A second lieutenant in the U.S. Army is suing two Virginia police officers over a traffic stop last December where officers drew their guns, pointed them at him and referenced the Green Mile to suggest he was facing execution before pepper-spraying him and knocking him to the ground.
Body camera footage shows Caron Nazario, who is Black and Latino, was dressed in uniform with his hands held in the air outside the driver’s side window of his new Chevy Tahoe as he told the armed officers: ‘I’m honestly afraid to get out.’
‘Yeah, you should be!’ one of the officers – Joe Gutierrez – responded during the stop at a BP gas station in Windsor, Virginia.
In a lawsuit filed earlier this month, Nazario says his constitutional rights were violated during the traffic stop.
The two sides in the case dispute what happened after Gutierrez joined Windsor Police Officer Daniel Crocker in the stop.
At the time, Nazario was coming from his duty station at the U.S. Army Medical Corp and going home, attorney Jonathan Arthur said on Friday.

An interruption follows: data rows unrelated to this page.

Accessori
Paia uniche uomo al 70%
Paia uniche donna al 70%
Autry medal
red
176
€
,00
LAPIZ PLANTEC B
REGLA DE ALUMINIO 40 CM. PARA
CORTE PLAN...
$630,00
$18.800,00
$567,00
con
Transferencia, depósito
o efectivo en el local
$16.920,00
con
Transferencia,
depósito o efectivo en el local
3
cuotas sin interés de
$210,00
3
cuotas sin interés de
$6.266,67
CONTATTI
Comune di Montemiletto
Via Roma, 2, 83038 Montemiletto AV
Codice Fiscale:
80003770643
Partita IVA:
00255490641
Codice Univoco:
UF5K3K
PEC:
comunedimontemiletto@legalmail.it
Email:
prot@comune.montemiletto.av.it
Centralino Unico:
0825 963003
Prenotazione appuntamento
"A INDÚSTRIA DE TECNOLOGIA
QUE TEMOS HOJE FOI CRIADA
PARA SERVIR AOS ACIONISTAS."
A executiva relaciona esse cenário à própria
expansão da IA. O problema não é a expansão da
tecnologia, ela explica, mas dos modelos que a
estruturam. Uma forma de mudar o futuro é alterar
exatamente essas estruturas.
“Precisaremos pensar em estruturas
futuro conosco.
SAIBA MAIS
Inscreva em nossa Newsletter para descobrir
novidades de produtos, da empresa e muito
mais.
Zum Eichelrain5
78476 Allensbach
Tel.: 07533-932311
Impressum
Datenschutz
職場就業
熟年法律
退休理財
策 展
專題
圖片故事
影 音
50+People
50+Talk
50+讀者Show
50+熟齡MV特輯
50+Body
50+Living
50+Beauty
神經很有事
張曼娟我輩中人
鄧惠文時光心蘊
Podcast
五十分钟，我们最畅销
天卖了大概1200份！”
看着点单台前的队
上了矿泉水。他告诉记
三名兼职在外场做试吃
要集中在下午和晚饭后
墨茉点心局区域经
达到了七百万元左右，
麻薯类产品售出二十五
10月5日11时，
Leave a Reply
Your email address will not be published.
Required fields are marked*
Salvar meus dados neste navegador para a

Nazario drove his SUV to a well-lit gas station where, according to the lawsuit, the two officers got out and immediately drew their guns and pointed them at Nazario after they got out of their cars.
The officers then attempted to pull Nazario out of the vehicle while he continued to keep his hands in the air. Gutierrez then stepped back and pepper-sprayed Nazario multiple times as officers yelled for him to get out of the car.
‘I don’t even want to reach for my seatbelt, can you please? … My hands are out, can you please – look, this is really messed up,’ Nazario stammered upon being pepper-sprayed, his eyes clenched shut.
The lawsuit adds that Nazario’s dog, which was inside a crate in the back of the SUV, started choking as a result of the pepper spray.
An Army second lieutenant is suing two Virginia police officers over a traffic stop during which the officers pointed their guns at him, pepper sprayed him and suggested he was facing execution. Police did not respond to requests for comment. https://t.co/sS0A3kBlEQ— The Associated Press (@AP) April 9, 2021
The traffic stop was captured on Nazario’s cellphone video, and the body-worn cameras worn by Crocker and Gutierrez, according to the lawsuit.